Last week, the Federalist Society’s annual convention gave a who’s who of the conservative legal movement the opportunity to toast their latest successes, like overturning landmark Supreme Court decisions, and air their latest grievances, which involve a sex worker’s martyred pet squirrel, for some reason. It also gave Fifth Circuit Court of Appeals Judge Edith Jones, whom President Ronald Reagan appointed in 1985, the chance to get a lot off her chest about Steve Vladeck, a Georgetown Law professor who committed the sin of critiquing the legal system.

Jones and Vladeck were both speakers on a panel titled “The Continued Independence of the Judiciary,” which was (ostensibly) moderated by Judge James Ho, Jones’s colleague on the Fifth Circuit. During the panel, Vladeck discussed how that independence is compromised by judge-shopping—a practice where litigants file cases in particular districts in order to guarantee that a friendly judge will hear their case. Although both liberals and conservatives put in the effort to find a favorable forum, this tactic has become a conspicuous problem in recent years in Texas, where judges like Trump appointee Matthew Kacsmaryk have established themselves as willing rubber stamps for Republicans’ shopping list.

Jones did not take issue with the substance of Vladeck’s critique so much as the idea that he was criticizing the judiciary at all. “Attacks on the judiciary are ultimately attacks on the rule of law,” she said. In a surreal staged moment, Jones revealed a manila folder filled with printed copies of critical articles, amicus briefs, and tweets written by Vladeck about forum-shopping, which she characterized as “an attack on the character of the judge.” She went on to suggest that such attacks had become physical: “All I will say is the consequence of all this is Judge Kacsmaryk is under 24-hour-a-day protection. He has five kids,” Jones said. “Someone has been indicted for a death threat against him.” 

Later, the conservative activist Adam Mortara reiterated Jones’s suggestion that Vladeck’s scholarship is responsible for putting judges in physical danger. “Numerous death threats have been received by the judges that Vladeck has implicitly accused of bias,” Mortara said on Twitter. In another post, he blamed Vladeck’s “invective” for having “caused security issues for some of the judges he repeatedly singled out.” 

It should go without saying that death threats are, to use a legal term of art, bad. But it is ironic that at the same time that the conservative-captured judiciary is putting people in actual danger, conservative elites are contending that the “real” danger is for people like Vladeck to call them on it. Conservative judges have condemned women to bleed out in parking lots while awaiting emergency abortion care. They obstruct efforts to stave off catastrophic climate change, and to keep people safe from the gun violence epidemic, and to stop the spread of a deadly pandemic. Soon, they’ll be debating whether to deny trans teens access to gender-affirming healthcare. The conservative legal movement frames dissent as dangerous, but it is their policy agenda—not critics speaking out about it—that puts much of the country at risk.

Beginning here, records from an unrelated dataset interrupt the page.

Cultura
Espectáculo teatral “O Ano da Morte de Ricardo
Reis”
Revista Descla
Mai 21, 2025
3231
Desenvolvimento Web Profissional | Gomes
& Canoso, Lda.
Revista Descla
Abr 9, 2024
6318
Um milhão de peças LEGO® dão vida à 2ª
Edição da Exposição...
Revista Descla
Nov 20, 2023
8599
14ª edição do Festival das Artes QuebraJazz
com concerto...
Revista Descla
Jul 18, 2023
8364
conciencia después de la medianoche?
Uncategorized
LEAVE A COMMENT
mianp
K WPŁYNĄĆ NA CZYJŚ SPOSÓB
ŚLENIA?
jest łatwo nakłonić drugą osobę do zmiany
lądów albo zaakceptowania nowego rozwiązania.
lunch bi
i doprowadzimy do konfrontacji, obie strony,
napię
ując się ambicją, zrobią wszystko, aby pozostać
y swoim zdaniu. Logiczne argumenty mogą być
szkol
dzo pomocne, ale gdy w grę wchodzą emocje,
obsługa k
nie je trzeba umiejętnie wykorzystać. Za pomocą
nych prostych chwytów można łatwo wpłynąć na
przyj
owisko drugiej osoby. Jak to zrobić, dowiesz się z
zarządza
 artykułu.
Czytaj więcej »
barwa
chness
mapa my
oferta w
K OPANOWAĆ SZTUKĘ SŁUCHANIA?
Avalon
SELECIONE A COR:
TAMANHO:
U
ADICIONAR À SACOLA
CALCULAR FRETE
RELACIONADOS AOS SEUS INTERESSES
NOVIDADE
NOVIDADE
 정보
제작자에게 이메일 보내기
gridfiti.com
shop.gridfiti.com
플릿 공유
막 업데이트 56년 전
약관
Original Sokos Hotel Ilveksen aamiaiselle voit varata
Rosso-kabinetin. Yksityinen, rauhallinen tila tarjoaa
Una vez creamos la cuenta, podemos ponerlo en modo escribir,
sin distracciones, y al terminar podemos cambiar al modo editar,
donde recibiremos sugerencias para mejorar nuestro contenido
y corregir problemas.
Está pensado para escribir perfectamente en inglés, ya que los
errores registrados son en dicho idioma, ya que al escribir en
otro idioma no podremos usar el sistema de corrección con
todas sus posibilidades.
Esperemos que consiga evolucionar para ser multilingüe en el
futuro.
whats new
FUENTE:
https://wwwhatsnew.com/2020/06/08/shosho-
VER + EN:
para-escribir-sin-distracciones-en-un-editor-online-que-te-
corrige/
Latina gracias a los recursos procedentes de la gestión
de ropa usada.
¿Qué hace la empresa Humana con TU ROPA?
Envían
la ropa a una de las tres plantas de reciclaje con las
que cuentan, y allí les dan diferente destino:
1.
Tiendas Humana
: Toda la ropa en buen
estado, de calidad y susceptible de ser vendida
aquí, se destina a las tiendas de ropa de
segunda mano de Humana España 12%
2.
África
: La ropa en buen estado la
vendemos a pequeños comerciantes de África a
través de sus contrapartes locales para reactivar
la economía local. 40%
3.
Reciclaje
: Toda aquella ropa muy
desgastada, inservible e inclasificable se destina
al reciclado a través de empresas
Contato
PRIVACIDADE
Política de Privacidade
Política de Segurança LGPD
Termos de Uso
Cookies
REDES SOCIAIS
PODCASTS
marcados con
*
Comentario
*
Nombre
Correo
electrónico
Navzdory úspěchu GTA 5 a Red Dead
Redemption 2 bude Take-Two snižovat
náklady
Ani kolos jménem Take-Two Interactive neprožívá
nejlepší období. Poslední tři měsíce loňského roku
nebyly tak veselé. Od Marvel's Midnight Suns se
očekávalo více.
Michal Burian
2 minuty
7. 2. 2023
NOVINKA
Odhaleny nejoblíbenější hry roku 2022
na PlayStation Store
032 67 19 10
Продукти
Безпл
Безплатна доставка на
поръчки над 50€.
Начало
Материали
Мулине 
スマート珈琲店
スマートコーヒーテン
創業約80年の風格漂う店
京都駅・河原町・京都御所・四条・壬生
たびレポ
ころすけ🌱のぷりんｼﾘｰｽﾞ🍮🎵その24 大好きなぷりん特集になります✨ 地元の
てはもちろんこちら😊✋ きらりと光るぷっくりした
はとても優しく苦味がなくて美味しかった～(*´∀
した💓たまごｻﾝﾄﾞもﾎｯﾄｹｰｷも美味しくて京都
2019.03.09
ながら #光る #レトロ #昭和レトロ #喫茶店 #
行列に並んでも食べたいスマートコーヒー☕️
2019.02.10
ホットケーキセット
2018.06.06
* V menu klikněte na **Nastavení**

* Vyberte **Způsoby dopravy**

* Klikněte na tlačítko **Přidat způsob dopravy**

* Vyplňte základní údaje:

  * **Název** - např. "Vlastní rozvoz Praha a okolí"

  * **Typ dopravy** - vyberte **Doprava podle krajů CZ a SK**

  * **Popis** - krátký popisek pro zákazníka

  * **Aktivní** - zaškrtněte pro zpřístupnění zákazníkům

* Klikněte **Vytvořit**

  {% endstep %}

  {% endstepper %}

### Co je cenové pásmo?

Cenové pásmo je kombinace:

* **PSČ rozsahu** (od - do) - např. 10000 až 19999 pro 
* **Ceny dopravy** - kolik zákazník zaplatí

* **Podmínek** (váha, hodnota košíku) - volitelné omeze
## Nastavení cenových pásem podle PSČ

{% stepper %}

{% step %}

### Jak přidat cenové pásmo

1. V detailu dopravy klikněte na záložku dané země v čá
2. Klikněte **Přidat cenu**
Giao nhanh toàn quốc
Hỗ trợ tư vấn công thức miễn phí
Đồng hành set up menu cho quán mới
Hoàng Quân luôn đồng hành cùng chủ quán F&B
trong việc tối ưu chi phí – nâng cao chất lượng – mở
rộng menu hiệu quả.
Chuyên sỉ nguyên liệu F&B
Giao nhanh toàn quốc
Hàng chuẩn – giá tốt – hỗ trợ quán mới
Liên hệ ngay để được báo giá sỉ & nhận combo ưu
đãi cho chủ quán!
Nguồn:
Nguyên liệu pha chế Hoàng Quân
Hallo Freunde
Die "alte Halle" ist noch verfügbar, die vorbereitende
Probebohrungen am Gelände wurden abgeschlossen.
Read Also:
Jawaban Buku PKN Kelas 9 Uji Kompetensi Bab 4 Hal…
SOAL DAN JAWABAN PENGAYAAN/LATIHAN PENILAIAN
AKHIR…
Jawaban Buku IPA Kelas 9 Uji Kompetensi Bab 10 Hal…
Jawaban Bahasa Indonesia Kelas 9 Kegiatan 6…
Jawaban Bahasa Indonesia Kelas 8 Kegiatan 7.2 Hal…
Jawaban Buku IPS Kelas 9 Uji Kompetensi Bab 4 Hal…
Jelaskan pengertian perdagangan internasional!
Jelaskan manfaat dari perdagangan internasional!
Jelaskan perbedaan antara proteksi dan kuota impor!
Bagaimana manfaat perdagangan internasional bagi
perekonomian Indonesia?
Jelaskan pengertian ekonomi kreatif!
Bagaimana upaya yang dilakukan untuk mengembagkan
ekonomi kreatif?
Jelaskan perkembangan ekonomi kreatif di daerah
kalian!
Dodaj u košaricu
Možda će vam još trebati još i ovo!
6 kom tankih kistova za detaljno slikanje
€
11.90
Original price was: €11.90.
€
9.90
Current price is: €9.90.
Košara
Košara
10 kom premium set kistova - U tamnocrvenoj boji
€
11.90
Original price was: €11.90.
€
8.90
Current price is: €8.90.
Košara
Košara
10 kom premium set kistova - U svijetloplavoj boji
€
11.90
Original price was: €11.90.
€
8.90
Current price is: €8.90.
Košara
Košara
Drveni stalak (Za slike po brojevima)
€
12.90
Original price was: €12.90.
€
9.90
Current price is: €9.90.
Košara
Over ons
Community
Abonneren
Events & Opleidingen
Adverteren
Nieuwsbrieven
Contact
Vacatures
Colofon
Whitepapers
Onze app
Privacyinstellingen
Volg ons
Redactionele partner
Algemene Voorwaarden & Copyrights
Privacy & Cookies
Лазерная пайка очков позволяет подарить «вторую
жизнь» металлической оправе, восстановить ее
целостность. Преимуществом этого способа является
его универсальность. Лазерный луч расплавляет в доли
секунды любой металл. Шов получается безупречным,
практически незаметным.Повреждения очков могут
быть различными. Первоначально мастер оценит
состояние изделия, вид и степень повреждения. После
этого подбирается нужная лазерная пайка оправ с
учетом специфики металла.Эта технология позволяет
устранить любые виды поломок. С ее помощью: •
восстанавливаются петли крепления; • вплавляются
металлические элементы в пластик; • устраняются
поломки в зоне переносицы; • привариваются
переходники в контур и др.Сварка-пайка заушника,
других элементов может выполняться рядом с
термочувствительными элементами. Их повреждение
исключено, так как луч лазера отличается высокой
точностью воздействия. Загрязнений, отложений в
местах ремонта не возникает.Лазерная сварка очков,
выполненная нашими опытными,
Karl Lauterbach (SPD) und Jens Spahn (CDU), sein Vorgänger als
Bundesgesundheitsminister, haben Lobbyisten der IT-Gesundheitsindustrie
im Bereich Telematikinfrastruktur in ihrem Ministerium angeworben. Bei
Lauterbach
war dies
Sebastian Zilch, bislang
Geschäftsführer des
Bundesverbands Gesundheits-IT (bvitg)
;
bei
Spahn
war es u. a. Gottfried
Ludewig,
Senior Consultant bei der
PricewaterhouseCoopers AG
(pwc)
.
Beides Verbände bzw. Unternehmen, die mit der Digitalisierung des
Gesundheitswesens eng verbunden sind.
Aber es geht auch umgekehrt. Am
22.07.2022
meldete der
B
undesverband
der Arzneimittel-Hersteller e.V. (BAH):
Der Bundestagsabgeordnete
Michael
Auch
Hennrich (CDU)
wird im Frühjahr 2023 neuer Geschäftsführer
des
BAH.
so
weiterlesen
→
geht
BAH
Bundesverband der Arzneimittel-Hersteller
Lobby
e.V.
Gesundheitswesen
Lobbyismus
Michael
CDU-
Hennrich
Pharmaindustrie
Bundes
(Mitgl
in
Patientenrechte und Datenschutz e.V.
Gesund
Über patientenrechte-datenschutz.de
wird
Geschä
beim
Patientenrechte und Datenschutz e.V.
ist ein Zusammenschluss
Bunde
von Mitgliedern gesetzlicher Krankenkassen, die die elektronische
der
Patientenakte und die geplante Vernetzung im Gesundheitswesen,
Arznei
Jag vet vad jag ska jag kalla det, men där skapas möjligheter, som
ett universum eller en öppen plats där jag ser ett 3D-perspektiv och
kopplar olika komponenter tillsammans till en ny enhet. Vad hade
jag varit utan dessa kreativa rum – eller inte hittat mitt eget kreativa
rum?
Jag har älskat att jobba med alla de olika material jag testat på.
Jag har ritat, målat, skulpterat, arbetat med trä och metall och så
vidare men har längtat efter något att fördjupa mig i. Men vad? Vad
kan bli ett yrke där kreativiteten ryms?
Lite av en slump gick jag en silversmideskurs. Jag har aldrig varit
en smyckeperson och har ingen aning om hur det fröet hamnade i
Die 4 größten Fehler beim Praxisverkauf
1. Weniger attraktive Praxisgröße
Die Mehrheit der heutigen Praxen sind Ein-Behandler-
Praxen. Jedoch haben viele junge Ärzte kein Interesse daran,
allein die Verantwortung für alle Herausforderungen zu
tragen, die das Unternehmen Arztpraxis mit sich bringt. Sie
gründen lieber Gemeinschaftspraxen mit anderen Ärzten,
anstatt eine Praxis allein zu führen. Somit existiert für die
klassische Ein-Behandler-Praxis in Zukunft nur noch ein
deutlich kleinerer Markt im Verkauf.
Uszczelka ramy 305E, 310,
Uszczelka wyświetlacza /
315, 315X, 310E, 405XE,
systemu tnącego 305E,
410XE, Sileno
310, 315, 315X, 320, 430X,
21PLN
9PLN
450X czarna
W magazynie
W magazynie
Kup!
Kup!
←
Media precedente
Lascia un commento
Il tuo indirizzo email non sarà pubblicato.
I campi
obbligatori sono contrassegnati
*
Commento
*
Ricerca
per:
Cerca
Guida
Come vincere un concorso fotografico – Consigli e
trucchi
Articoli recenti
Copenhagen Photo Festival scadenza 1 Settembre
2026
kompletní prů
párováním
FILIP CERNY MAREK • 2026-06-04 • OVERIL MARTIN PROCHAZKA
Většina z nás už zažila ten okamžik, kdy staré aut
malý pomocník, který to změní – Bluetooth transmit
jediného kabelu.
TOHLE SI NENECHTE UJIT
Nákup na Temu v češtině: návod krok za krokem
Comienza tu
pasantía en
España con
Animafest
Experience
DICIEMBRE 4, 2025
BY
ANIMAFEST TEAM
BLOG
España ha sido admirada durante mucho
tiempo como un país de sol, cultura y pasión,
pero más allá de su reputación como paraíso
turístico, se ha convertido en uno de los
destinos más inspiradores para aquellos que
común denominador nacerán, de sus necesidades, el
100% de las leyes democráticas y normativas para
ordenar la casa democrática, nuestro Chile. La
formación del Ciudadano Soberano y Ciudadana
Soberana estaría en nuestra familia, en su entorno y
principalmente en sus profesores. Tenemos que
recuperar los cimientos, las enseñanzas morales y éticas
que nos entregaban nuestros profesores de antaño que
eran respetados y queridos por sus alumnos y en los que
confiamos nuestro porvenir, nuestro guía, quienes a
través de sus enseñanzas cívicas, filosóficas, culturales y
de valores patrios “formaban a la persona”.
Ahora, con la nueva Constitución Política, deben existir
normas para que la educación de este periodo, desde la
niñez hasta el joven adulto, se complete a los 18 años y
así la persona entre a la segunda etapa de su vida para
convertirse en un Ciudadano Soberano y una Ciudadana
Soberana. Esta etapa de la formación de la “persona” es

Repression of dissent is a signature trait of authoritarian regimes, and President-elect Donald Trump’s return to the White House will mean more attacks on Americans’ constitutionally-protected right to talk trash about the government. In August, Trump said that criticism of the judiciary “should be punishable by very serious fines, and beyond that.” In a rally the following month, Trump elaborated on what “beyond that” could entail: “These people should be put in jail, the way they talk about our judges and our justices,” he said. 

If Trump indeed tries to curtail public criticism of the government, he may have allies on the Supreme Court. Justice Clarence Thomas, for example, has long called for the Court to reconsider New York Times v. Sullivan, a landmark 1964 decision that made it harder for public figures to win defamation cases, thus giving the press more freedom to hold powerful people accountable without fear of criminal sanctions or financial ruin. (In light of Thomas’s claims that recent reporting critical of his conduct is false, his position on Sullivan feels more than a little self-interested.) Justice Neil Gorsuch has also questioned the scope of Sullivan, and suggested that it may be out-of-step with the modern media landscape.

Jones’s tirade against Vladeck for criticizing judges, Trump’s calls for jail time for people who do the same, and Supreme Court justices’ receptiveness to curbing First Amendment protections are all ominous signs about how conservative elites will respond to critiques of their agenda in the coming years. Dissent is valuable in a democracy, because it exposes cracks in the facade of power. The conservatives who wield that power are desperate to keep dissenters quiet.